A Justiça de Paris rejeitou um pedido de suspensão da substituição de seis vitrais do século XIX, criados por Eugène Viollet-le-Duc, na Catedral de Notre-Dame. Os vitrais serão trocados por obras contemporâneas encomendadas pelo governo.
A decisão não impede o andamento do projeto nem o direito de contestação futura. O tribunal entendeu que as novas janelas, assinadas pela artista Claire Tabouret e pelos vidreiros Simon-Marq, podem ser removidas no futuro e que os vitrais originais serão preservados. Assim, não houve comprovação de alteração irreversível.
A ação, movida por grupos de preservação, questionava a rapidez da intervenção e a legalidade do processo de mudança. O processo envolve o Conselho Nacional de Patrimônio e Arquitetura, que já vetou a proposta em etapas anteriores.
Panorama do caso
O projeto de modernização, idealizado pelo presidente Emmanuel Macron, ganhou apoio internacional e gerou protestos. Em 2024, uma petição com mais de 130 mil signatários pediu a preservação dos vitrais originais de Viollet-le-Duc e Lassus, instalados em 1844.

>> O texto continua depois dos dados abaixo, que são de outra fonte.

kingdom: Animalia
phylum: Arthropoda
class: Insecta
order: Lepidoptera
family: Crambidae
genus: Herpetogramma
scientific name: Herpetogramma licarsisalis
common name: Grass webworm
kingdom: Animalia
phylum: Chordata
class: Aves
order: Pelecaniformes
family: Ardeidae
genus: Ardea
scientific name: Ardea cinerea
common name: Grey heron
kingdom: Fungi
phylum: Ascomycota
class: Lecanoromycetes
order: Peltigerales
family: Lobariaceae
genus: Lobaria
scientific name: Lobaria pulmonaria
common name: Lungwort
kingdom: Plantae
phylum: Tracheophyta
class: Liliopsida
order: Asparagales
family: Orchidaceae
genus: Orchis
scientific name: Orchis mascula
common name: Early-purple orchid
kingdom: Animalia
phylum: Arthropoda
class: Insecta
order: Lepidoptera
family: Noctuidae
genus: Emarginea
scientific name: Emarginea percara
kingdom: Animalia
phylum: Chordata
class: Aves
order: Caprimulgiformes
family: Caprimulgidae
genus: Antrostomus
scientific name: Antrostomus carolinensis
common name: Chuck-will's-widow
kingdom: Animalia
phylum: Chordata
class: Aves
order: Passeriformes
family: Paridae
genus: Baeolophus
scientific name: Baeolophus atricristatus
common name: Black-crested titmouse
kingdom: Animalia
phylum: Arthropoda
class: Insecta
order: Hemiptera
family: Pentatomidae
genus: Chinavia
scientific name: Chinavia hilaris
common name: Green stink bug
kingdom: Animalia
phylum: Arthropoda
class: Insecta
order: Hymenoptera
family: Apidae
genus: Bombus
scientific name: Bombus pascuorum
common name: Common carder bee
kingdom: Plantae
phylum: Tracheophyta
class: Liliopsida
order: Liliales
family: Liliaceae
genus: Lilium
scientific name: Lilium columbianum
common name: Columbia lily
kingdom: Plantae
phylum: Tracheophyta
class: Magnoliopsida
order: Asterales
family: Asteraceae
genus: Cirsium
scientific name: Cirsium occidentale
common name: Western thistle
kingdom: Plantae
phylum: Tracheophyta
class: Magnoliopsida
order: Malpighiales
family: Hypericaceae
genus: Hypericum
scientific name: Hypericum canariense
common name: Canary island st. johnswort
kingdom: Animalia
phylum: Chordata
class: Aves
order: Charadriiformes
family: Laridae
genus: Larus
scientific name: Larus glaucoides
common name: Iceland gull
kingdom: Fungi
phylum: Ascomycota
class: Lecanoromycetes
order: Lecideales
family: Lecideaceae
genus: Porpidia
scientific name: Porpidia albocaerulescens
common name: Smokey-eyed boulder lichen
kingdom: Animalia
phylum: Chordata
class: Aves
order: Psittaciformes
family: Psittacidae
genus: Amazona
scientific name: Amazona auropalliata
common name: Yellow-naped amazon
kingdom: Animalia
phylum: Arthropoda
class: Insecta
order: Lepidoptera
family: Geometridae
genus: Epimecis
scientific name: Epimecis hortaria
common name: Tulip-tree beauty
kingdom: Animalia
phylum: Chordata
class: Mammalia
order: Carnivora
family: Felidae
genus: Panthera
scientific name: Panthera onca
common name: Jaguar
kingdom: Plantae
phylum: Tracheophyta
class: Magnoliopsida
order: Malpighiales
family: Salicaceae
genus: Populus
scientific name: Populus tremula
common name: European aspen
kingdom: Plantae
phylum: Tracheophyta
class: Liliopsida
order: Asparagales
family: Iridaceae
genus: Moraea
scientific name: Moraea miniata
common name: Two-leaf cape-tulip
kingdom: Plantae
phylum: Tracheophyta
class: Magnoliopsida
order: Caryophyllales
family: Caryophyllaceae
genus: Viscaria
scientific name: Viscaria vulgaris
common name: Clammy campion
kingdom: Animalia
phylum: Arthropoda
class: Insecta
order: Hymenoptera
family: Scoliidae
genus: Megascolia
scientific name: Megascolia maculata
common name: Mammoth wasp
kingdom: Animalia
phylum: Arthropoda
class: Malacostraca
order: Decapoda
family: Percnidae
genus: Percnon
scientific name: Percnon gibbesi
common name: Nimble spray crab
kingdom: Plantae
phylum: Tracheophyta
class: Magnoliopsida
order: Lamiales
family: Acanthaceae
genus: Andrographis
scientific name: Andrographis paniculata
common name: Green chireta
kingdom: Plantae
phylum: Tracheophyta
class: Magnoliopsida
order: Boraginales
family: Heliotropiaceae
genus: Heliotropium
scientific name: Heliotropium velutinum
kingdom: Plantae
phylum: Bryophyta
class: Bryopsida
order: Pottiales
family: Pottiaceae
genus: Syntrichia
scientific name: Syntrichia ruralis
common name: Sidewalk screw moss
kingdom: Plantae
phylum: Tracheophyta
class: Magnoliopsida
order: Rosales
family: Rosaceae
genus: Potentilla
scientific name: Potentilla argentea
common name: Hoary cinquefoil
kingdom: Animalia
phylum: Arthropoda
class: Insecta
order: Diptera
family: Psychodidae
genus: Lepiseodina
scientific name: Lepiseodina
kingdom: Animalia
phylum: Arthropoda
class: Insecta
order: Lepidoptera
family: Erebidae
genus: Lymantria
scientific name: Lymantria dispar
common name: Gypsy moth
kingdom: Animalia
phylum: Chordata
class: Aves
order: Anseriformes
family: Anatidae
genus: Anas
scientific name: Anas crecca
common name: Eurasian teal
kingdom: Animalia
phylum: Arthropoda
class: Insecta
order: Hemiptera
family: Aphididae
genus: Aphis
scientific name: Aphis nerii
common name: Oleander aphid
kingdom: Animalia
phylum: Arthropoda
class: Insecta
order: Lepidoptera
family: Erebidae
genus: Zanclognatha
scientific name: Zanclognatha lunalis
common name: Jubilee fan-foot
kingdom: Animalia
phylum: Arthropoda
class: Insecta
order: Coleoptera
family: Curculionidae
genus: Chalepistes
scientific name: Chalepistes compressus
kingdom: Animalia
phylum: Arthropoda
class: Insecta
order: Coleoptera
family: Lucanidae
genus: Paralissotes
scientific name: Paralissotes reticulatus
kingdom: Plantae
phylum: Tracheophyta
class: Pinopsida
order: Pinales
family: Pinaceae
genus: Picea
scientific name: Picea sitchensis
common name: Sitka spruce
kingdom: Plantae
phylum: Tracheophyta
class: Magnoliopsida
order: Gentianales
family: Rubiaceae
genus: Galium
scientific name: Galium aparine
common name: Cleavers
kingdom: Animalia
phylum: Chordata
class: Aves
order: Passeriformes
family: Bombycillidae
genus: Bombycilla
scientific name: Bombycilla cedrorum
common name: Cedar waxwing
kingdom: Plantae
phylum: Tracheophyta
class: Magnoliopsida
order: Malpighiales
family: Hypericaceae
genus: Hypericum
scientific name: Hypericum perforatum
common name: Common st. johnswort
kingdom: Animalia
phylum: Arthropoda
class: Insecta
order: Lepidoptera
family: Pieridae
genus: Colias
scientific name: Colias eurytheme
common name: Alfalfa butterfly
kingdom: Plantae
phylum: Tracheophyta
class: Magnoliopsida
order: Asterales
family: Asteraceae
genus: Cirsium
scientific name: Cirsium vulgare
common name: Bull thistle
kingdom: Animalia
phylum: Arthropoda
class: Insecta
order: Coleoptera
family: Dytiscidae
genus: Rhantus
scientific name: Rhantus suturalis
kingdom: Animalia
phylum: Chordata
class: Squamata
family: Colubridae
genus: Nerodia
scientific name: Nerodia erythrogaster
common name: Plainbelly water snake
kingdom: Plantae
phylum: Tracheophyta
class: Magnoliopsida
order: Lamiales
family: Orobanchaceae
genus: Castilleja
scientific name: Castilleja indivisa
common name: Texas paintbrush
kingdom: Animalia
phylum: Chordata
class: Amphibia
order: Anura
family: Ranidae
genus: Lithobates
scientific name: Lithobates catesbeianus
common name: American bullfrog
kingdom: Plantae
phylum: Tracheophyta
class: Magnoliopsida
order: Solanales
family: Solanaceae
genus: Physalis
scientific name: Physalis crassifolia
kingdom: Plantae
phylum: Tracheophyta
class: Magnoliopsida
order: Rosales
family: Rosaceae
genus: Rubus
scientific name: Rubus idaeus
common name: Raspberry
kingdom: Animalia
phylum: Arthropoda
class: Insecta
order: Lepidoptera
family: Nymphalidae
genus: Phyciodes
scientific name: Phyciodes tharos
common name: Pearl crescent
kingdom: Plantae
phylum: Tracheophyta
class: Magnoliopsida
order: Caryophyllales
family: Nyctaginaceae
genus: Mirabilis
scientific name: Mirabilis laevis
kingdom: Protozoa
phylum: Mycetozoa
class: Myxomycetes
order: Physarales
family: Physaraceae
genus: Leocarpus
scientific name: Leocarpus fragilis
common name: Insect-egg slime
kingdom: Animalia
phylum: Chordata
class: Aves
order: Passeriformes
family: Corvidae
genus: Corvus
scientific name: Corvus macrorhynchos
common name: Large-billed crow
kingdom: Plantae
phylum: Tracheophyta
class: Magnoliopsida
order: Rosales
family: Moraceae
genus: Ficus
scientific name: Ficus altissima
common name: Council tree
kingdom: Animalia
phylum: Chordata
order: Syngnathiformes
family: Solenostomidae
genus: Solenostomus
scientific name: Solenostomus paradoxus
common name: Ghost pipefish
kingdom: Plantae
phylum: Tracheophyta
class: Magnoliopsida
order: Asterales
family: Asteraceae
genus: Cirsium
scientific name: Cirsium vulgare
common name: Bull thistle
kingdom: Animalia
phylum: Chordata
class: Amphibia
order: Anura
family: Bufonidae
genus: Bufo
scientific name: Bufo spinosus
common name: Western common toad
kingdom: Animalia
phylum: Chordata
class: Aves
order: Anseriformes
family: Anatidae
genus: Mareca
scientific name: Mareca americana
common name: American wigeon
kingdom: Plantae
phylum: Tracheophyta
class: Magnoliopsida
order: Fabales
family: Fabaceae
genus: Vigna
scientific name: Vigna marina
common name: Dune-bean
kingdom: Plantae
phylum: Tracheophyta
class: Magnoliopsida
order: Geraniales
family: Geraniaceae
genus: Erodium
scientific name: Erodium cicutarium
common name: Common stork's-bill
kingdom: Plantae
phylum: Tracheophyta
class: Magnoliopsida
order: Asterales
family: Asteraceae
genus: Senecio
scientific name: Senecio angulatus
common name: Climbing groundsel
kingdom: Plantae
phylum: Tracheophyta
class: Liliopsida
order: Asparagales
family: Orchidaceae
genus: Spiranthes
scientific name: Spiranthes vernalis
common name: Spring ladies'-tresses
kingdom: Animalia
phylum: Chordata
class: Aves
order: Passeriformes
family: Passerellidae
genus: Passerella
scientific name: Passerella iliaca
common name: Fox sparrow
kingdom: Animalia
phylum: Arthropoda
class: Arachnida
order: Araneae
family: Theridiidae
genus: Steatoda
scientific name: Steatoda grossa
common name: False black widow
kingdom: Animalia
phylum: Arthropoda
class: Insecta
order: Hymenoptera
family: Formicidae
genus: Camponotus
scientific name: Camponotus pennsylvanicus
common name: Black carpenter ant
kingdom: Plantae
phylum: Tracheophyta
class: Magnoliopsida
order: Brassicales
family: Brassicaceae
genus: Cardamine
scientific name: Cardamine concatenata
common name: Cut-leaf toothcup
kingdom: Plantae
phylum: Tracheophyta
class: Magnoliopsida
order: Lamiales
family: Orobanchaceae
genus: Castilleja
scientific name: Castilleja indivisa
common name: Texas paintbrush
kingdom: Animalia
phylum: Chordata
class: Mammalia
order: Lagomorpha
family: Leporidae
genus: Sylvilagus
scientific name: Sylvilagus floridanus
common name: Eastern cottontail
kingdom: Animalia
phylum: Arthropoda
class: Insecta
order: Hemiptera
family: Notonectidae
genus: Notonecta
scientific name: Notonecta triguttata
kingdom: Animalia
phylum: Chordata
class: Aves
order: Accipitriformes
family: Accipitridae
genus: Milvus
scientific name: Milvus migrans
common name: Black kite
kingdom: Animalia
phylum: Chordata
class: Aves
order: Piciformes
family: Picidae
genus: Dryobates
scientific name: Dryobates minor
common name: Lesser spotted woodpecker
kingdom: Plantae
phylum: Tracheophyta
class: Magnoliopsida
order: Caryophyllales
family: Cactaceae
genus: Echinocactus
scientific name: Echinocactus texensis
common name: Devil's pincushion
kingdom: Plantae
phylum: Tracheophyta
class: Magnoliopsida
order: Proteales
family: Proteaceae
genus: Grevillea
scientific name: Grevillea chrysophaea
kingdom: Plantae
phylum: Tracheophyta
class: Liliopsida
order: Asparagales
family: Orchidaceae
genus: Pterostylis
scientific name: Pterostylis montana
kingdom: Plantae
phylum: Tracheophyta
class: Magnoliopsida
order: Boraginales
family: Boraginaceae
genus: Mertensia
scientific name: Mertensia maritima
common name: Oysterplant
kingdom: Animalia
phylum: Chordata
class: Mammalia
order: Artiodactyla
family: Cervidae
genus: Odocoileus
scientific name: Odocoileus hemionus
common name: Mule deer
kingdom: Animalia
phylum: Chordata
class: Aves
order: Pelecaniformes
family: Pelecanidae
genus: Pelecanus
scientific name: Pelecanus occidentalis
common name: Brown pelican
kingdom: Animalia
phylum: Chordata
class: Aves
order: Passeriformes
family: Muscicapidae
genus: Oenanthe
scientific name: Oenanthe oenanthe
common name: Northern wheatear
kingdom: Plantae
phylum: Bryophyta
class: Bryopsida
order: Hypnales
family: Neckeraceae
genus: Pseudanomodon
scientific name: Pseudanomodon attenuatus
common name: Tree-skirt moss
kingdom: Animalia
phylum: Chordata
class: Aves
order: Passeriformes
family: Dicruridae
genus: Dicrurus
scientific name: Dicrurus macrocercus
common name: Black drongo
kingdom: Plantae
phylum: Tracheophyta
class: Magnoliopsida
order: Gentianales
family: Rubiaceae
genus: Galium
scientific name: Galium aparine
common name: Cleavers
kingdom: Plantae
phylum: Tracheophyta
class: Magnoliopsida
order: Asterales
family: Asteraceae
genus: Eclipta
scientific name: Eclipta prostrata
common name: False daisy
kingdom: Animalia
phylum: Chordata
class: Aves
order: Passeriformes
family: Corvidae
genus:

O concurso internacional para desenhar as novas janelas resultou na seleção de uma proposta figurativa de Tabouret. A obra retrata fiéis no Pentecostes, com elementos do desenho original de Viollet-le-Duc incorporados nos planos de fundo.
Aspectos legais e cronograma
A Catedral de Notre-Dame é Patrimônio Mundial da UNESCO, sujeita a regras de proteção. A proteção de elementos históricos é central para o debate, que pode seguir em litígio judicial. A prefeitura tem planos de terminar as janelas até o fim de 2026.
Quem lidera a coordenação da restauração, incluindo a escolha de novas janelas, afirma que o objetivo é manter a coerência estética do espaço ao lado de uma janela figurativa existente. A equipe de projeto já informou que trabalha para cumprir o cronograma.